Fakhira stifled a gulp and shook her head. "Not used to the smell."

The leader chuckled, deep and dark enough to remind her of Trimar's men. "Boys, we got a foreigner here. He doesn't think much of our city."

Behind her, the other two closed in. One cracked his knuckles. The other produced a thick stick and patted his hand with it.

She didn't know what to say or do. The Waters hadn't taught her anything about fighting three men at once, and she suspected using her sword on these men would get her into serious trouble. It might even land her in jail, which would foil her plan to join the army. Hoping to ward them off by escalating the situation, she pulled the sword out of her belt. "I have no interest in fighting you."

The leader's eyes narrowed and he took half a step back. His arms spread in preparation to fight her, not in conciliation. "That'll make this a lot easier."

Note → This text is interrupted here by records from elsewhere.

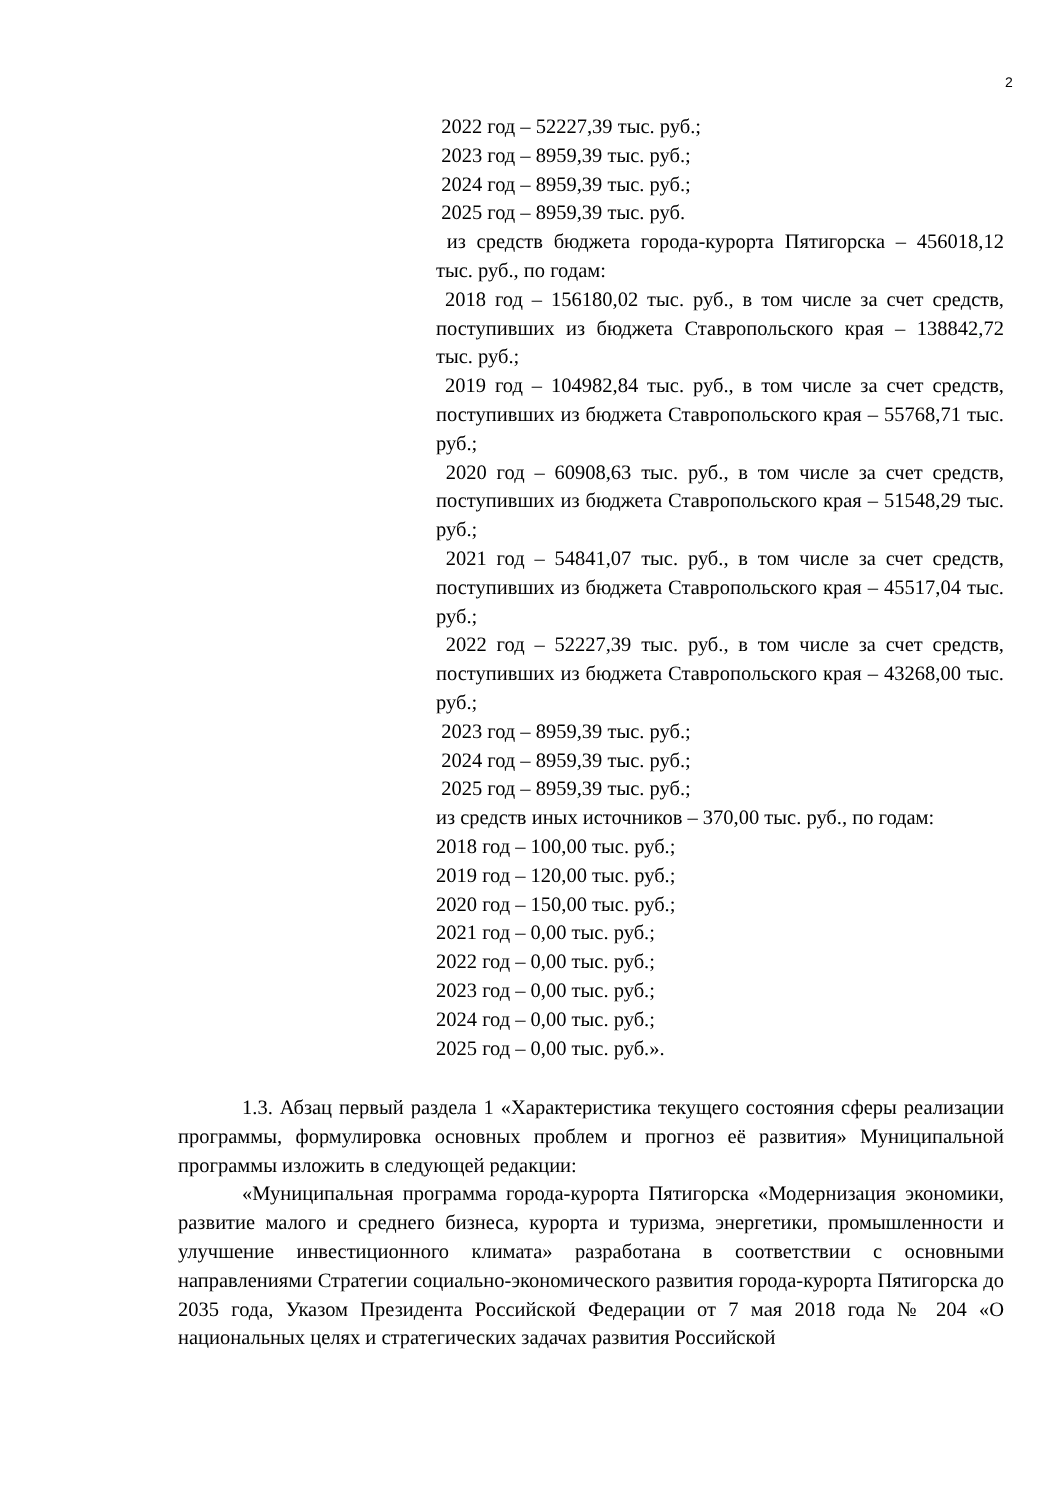2
2022 год – 52227,39 тыс. руб.;
2023 год – 8959,39 тыс. руб.;
2024 год – 8959,39 тыс. руб.;
2025 год – 8959,39 тыс. руб.
из средств бюджета города-курорта Пятигорска – 456018,12 тыс. руб., по годам:
2018 год – 156180,02 тыс. руб., в том числе за счет средств, поступивших из бюджета Ставропольского края – 138842,72 тыс. руб.;
2019 год – 104982,84 тыс. руб., в том числе за счет средств, поступивших из бюджета Ставропольского края – 55768,71 тыс. руб.;
2020 год – 60908,63 тыс. руб., в том числе за счет средств, поступивших из бюджета Ставропольского края – 51548,29 тыс. руб.;
2021 год – 54841,07 тыс. руб., в том числе за счет средств, поступивших из бюджета Ставропольского края – 45517,04 тыс. руб.;
2022 год – 52227,39 тыс. руб., в том числе за счет средств, поступивших из бюджета Ставропольского края – 43268,00 тыс. руб.;
2023 год – 8959,39 тыс. руб.;
2024 год – 8959,39 тыс. руб.;
2025 год – 8959,39 тыс. руб.;
из средств иных источников – 370,00 тыс. руб., по годам:
2018 год – 100,00 тыс. руб.;
2019 год – 120,00 тыс. руб.;
2020 год – 150,00 тыс. руб.;
2021 год – 0,00 тыс. руб.;
2022 год – 0,00 тыс. руб.;
2023 год – 0,00 тыс. руб.;
2024 год – 0,00 тыс. руб.;
2025 год – 0,00 тыс. руб.».
1.3. Абзац первый раздела 1 «Характеристика текущего состояния сферы реализации программы, формулировка основных проблем и прогноз её развития» Муниципальной программы изложить в следующей редакции:
«Муниципальная программа города-курорта Пятигорска «Модернизация экономики, развитие малого и среднего бизнеса, курорта и туризма, энергетики, промышленности и улучшение инвестиционного климата» разработана в соответствии с основными направлениями Стратегии социально-экономического развития города-курорта Пятигорска до 2035 года, Указом Президента Российской Федерации от 7 мая 2018 года № 204 «О национальных целях и стратегических задачах развития Российской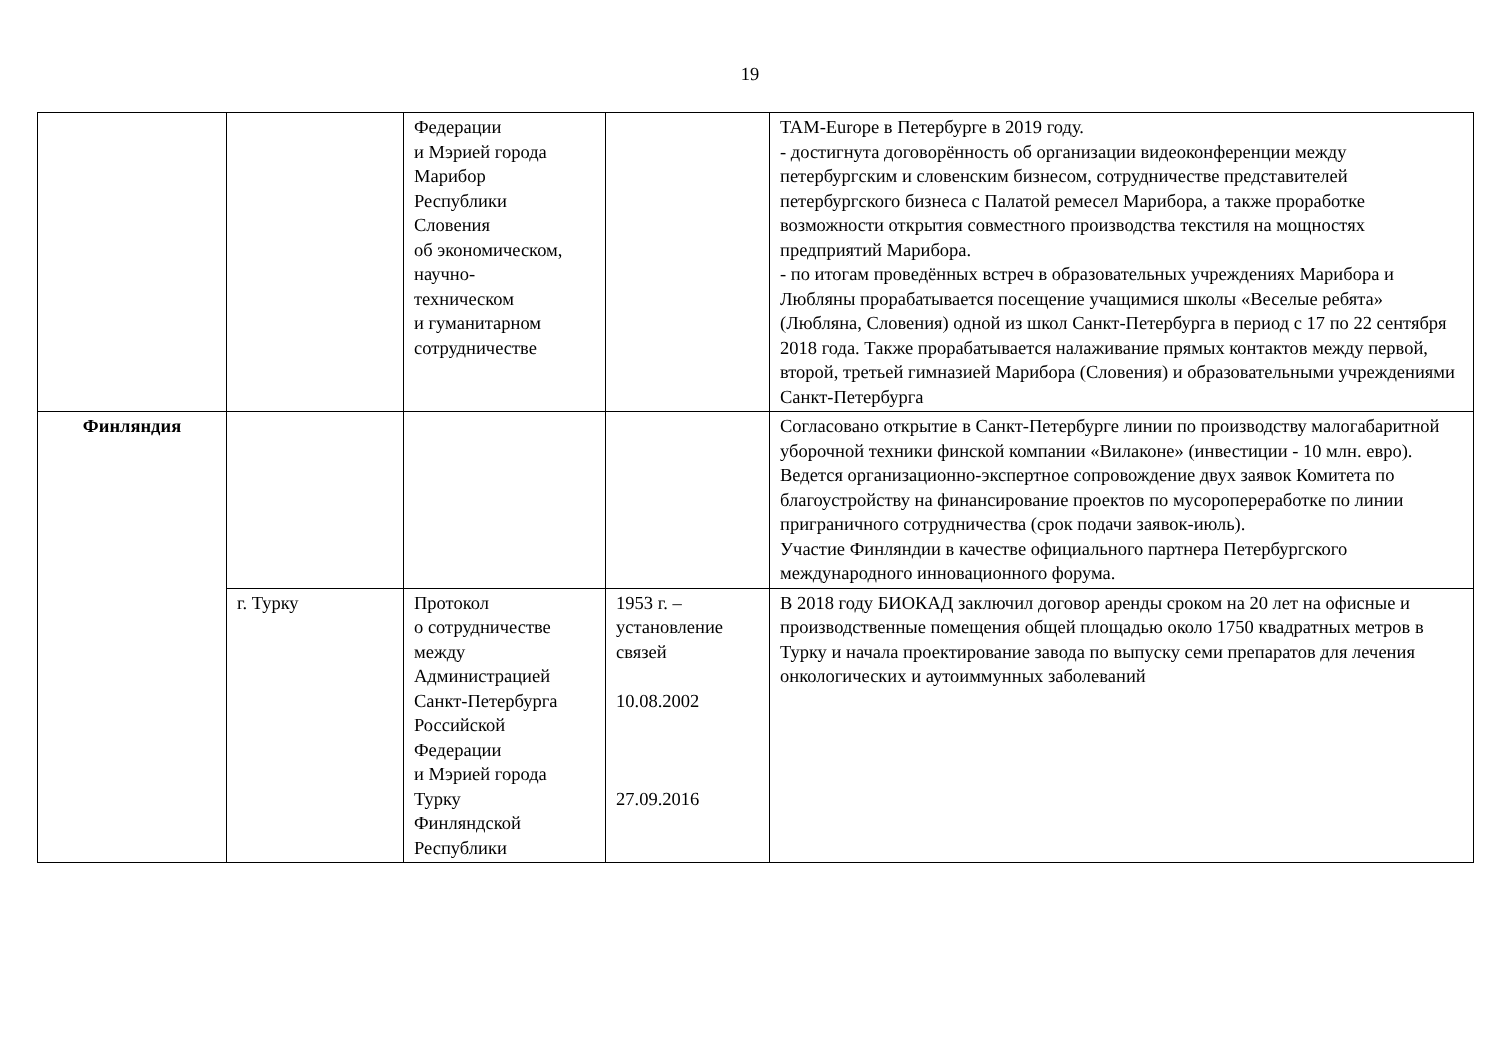19
| | | Федерации и Мэрией города Марибор Республики Словения об экономическом, научно- техническом и гуманитарном сотрудничестве | | TAM-Europe в Петербурге в 2019 году. - достигнута договорённость об организации видеоконференции между петербургским и словенским бизнесом, сотрудничестве представителей петербургского бизнеса с Палатой ремесел Марибора, а также проработке возможности открытия совместного производства текстиля на мощностях предприятий Марибора. - по итогам проведённых встреч в образовательных учреждениях Марибора и Любляны прорабатывается посещение учащимися школы «Веселые ребята» (Любляна, Словения) одной из школ Санкт-Петербурга в период с 17 по 22 сентября 2018 года. Также прорабатывается налаживание прямых контактов между первой, второй, третьей гимназией Марибора (Словения) и образовательными учреждениями Санкт-Петербурга |
| Финляндия | | | | Согласовано открытие в Санкт-Петербурге линии по производству малогабаритной уборочной техники финской компании «Вилаконе» (инвестиции - 10 млн. евро). Ведется организационно-экспертное сопровождение двух заявок Комитета по благоустройству на финансирование проектов по мусоропереработке по линии приграничного сотрудничества (срок подачи заявок-июль). Участие Финляндии в качестве официального партнера Петербургского международного инновационного форума. |
| | г. Турку | Протокол о сотрудничестве между Администрацией Санкт-Петербурга Российской Федерации и Мэрией города Турку Финляндской Республики | 1953 г. – установление связей 10.08.2002 27.09.2016 | В 2018 году БИОКАД заключил договор аренды сроком на 20 лет на офисные и производственные помещения общей площадью около 1750 квадратных метров в Турку и начала проектирование завода по выпуску семи препаратов для лечения онкологических и аутоиммунных заболеваний |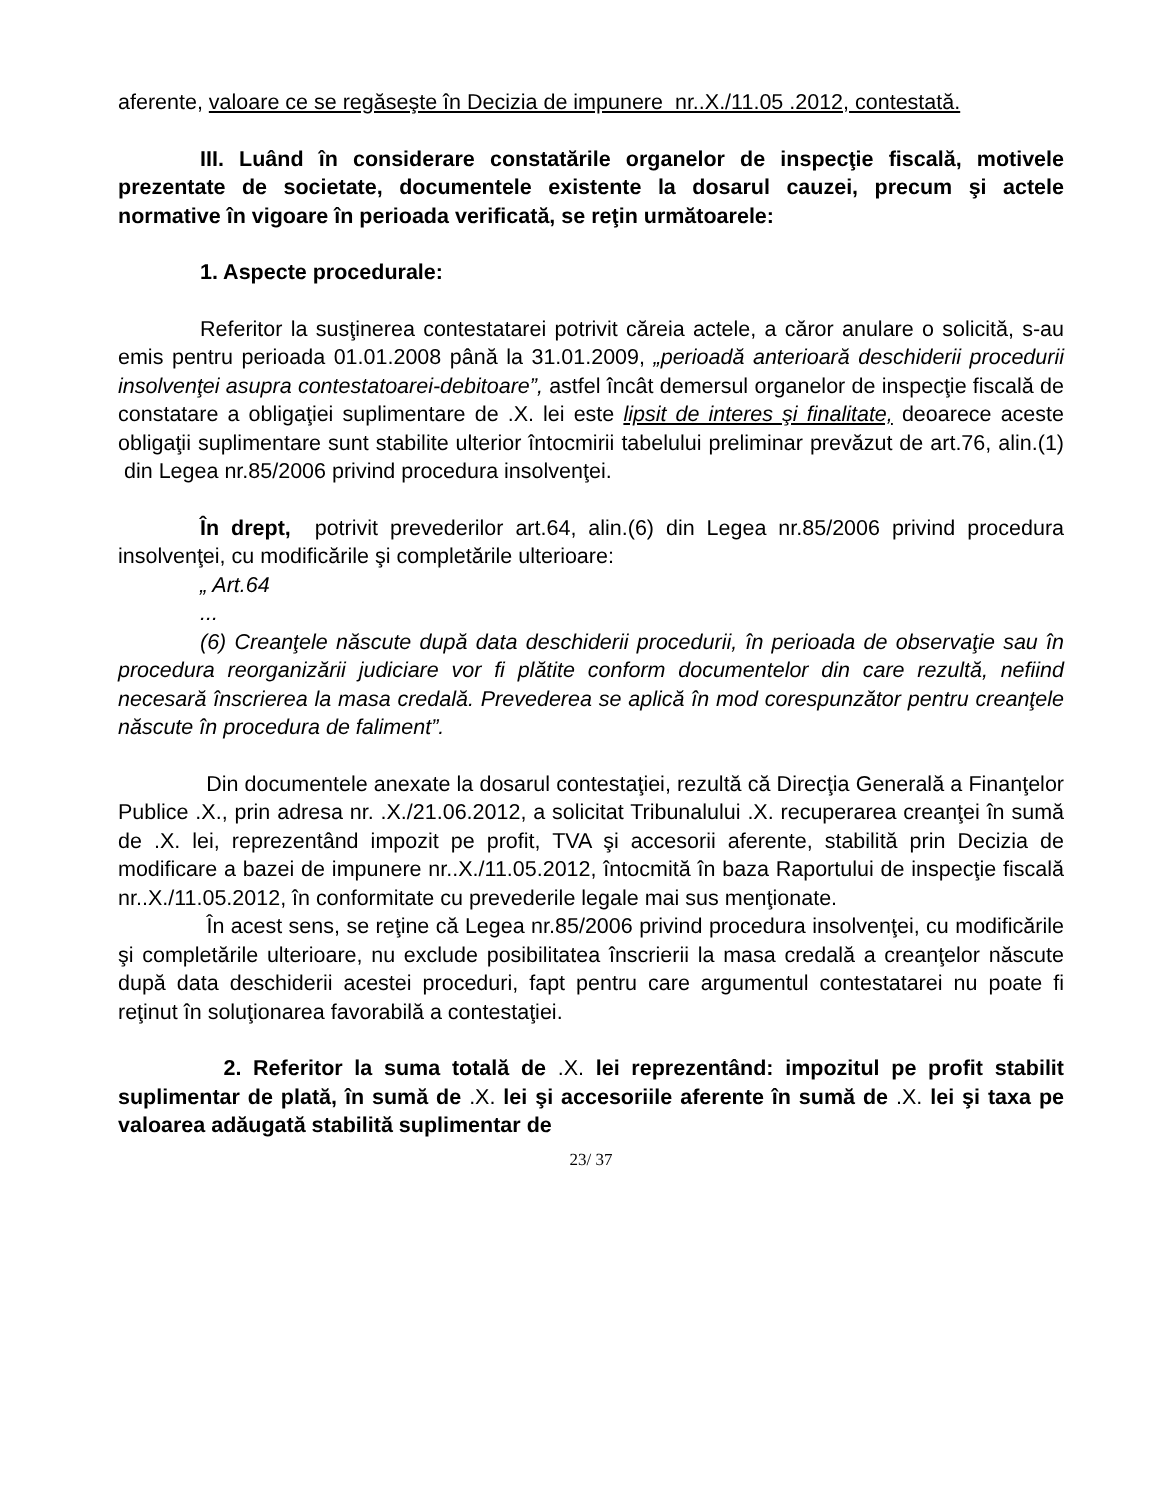aferente, valoare ce se regăseşte în Decizia de impunere nr..X./11.05 .2012, contestată.
III. Luând în considerare constatările organelor de inspecţie fiscală, motivele prezentate de societate, documentele existente la dosarul cauzei, precum şi actele normative în vigoare în perioada verificată, se reţin următoarele:
1. Aspecte procedurale:
Referitor la susţinerea contestatarei potrivit căreia actele, a căror anulare o solicită, s-au emis pentru perioada 01.01.2008 până la 31.01.2009, „perioadă anterioară deschiderii procedurii insolvenţei asupra contestatoarei-debitoare”, astfel încât demersul organelor de inspecţie fiscală de constatare a obligaţiei suplimentare de .X. lei este lipsit de interes şi finalitate, deoarece aceste obligaţii suplimentare sunt stabilite ulterior întocmirii tabelului preliminar prevăzut de art.76, alin.(1) din Legea nr.85/2006 privind procedura insolvenţei.
În drept, potrivit prevederilor art.64, alin.(6) din Legea nr.85/2006 privind procedura insolvenţei, cu modificările şi completările ulterioare:
„ Art.64
...
(6) Creanţele născute după data deschiderii procedurii, în perioada de observaţie sau în procedura reorganizării judiciare vor fi plătite conform documentelor din care rezultă, nefiind necesară înscrierea la masa credală. Prevederea se aplică în mod corespunzător pentru creanţele născute în procedura de faliment”.
Din documentele anexate la dosarul contestaţiei, rezultă că Direcţia Generală a Finanţelor Publice .X., prin adresa nr. .X./21.06.2012, a solicitat Tribunalului .X. recuperarea creanţei în sumă de .X. lei, reprezentând impozit pe profit, TVA şi accesorii aferente, stabilită prin Decizia de modificare a bazei de impunere nr..X./11.05.2012, întocmită în baza Raportului de inspecţie fiscală nr..X./11.05.2012, în conformitate cu prevederile legale mai sus menţionate.
În acest sens, se reţine că Legea nr.85/2006 privind procedura insolvenţei, cu modificările şi completările ulterioare, nu exclude posibilitatea înscrierii la masa credală a creanţelor născute după data deschiderii acestei proceduri, fapt pentru care argumentul contestatarei nu poate fi reţinut în soluţionarea favorabilă a contestaţiei.
2. Referitor la suma totală de .X. lei reprezentând: impozitul pe profit stabilit suplimentar de plată, în sumă de .X. lei şi accesoriile aferente în sumă de .X. lei şi taxa pe valoarea adăugată stabilită suplimentar de
23/ 37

The one with the stick swiped it at her. She ducked into the knee of the leader. The third man drove his elbow down into her side. They moved in concert, used to fighting together, and she couldn't watch them all at once. Her wraps offered one small blessing by lessening the blows somewhat. It mattered little, as the leader stepped on the back of her leg, forcing her down to one knee. The stick went up to come down on her head. In a stroke of what felt like luck, she raised her sword in time to catch it.

Throwing herself back against the nearby wall, she squawked in surprise when she fell through the cleft that hadn't looked big enough to swallow a person. It dropped her down into a small, dark room, where she landed on packed earth with a groan. Above her, she heard the men grunt in irritation, kick and whack the wall, then stop.

Not sure if she'd had a stroke of luck or fallen into a worse place, she took a deep breath and summoned light to her hand. This small amount of water could be carried with her, she suddenly knew, but if she wanted to use more, she needed a source to draw it from.

Perhaps this explained why the Waters rarely had a champion. Few would be pleased to have these magical powers with such a harsh limitation.

The blue light showed her filth. Muck and rags had been packed into the corners of the small chamber, everywhere except in one corner. A jagged rip in the wall showed her another chamber beyond it.

"Who's there?" The male voice sounded older than a child, but still fearful and timid. "The curse of a thousand ants in your nose if you try to hurt me!"